↓
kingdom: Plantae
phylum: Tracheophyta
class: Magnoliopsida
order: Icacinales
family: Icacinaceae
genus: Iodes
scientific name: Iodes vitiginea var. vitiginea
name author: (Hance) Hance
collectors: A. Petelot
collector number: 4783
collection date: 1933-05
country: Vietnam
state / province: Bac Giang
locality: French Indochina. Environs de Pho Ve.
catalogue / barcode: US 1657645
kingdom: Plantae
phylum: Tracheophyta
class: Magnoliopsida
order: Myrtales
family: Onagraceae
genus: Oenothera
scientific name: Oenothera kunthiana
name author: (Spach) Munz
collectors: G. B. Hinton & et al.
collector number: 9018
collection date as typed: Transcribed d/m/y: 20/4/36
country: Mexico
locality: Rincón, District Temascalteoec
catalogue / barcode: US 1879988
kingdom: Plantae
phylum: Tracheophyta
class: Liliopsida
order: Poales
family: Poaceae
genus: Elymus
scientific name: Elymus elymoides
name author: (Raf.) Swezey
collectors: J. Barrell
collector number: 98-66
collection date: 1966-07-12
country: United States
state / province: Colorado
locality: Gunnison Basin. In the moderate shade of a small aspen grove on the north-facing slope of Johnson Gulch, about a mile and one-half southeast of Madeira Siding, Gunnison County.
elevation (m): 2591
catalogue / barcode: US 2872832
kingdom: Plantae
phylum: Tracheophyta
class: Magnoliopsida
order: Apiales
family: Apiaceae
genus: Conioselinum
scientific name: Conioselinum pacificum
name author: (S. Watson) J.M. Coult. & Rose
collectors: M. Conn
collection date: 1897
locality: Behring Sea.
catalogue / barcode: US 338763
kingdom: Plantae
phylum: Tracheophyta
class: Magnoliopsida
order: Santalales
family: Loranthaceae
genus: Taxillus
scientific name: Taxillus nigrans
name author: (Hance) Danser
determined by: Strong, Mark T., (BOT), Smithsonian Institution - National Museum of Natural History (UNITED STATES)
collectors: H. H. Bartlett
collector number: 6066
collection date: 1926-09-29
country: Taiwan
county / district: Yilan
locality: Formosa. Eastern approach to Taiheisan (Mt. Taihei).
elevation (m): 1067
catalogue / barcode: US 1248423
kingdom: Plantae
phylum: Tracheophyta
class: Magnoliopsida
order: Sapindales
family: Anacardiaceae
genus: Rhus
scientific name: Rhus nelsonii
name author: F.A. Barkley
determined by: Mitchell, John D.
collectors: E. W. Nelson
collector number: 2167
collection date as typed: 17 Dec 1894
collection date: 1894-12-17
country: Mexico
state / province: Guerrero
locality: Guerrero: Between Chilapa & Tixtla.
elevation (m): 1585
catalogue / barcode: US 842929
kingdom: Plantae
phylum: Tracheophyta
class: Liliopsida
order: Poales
↑
Please print every line of the records above word for word, in the same order.

### Task result:
kingdom: Plantae
phylum: Tracheophyta
class: Magnoliopsida
order: Icacinales
family: Icacinaceae
genus: Iodes
scientific name: Iodes vitiginea var. vitiginea
name author: (Hance) Hance
collectors: A. Petelot
collector number: 4783
collection date: 1933-05
country: Vietnam
state / province: Bac Giang
locality: French Indochina. Environs de Pho Ve.
catalogue / barcode: US 1657645
kingdom: Plantae
phylum: Tracheophyta
class: Magnoliopsida
order: Myrtales
family: Onagraceae
genus: Oenothera
scientific name: Oenothera kunthiana
name author: (Spach) Munz
collectors: G. B. Hinton & et al.
collector number: 9018
collection date as typed: Transcribed d/m/y: 20/4/36
country: Mexico
locality: Rincón, District Temascalteoec
catalogue / barcode: US 1879988
kingdom: Plantae
phylum: Tracheophyta
class: Liliopsida
order: Poales
family: Poaceae
genus: Elymus
scientific name: Elymus elymoides
name author: (Raf.) Swezey
collectors: J. Barrell
collector number: 98-66
collection date: 1966-07-12
country: United States
state / province: Colorado
locality: Gunnison Basin. In the moderate shade of a small aspen grove on the north-facing slope of Johnson Gulch, about a mile and one-half southeast of Madeira Siding, Gunnison County.
elevation (m): 2591
catalogue / barcode: US 2872832
kingdom: Plantae
phylum: Tracheophyta
class: Magnoliopsida
order: Apiales
family: Apiaceae
genus: Conioselinum
scientific name: Conioselinum pacificum
name author: (S. Watson) J.M. Coult. & Rose
collectors: M. Conn
collection date: 1897
locality: Behring Sea.
catalogue / barcode: US 338763
kingdom: Plantae
phylum: Tracheophyta
class: Magnoliopsida
order: Santalales
family: Loranthaceae
genus: Taxillus
scientific name: Taxillus nigrans
name author: (Hance) Danser
determined by: Strong, Mark T., (BOT), Smithsonian Institution - National Museum of Natural History (UNITED STATES)
collectors: H. H. Bartlett
collector number: 6066
collection date: 1926-09-29
country: Taiwan
county / district: Yilan
locality: Formosa. Eastern approach to Taiheisan (Mt. Taihei).
elevation (m): 1067
catalogue / barcode: US 1248423
kingdom: Plantae
phylum: Tracheophyta
class: Magnoliopsida
order: Sapindales
family: Anacardiaceae
genus: Rhus
scientific name: Rhus nelsonii
name author: F.A. Barkley
determined by: Mitchell, John D.
collectors: E. W. Nelson
collector number: 2167
collection date as typed: 17 Dec 1894
collection date: 1894-12-17
country: Mexico
state / province: Guerrero
locality: Guerrero: Between Chilapa & Tixtla.
elevation (m): 1585
catalogue / barcode: US 842929
kingdom: Plantae
phylum: Tracheophyta
class: Liliopsida
order: Poales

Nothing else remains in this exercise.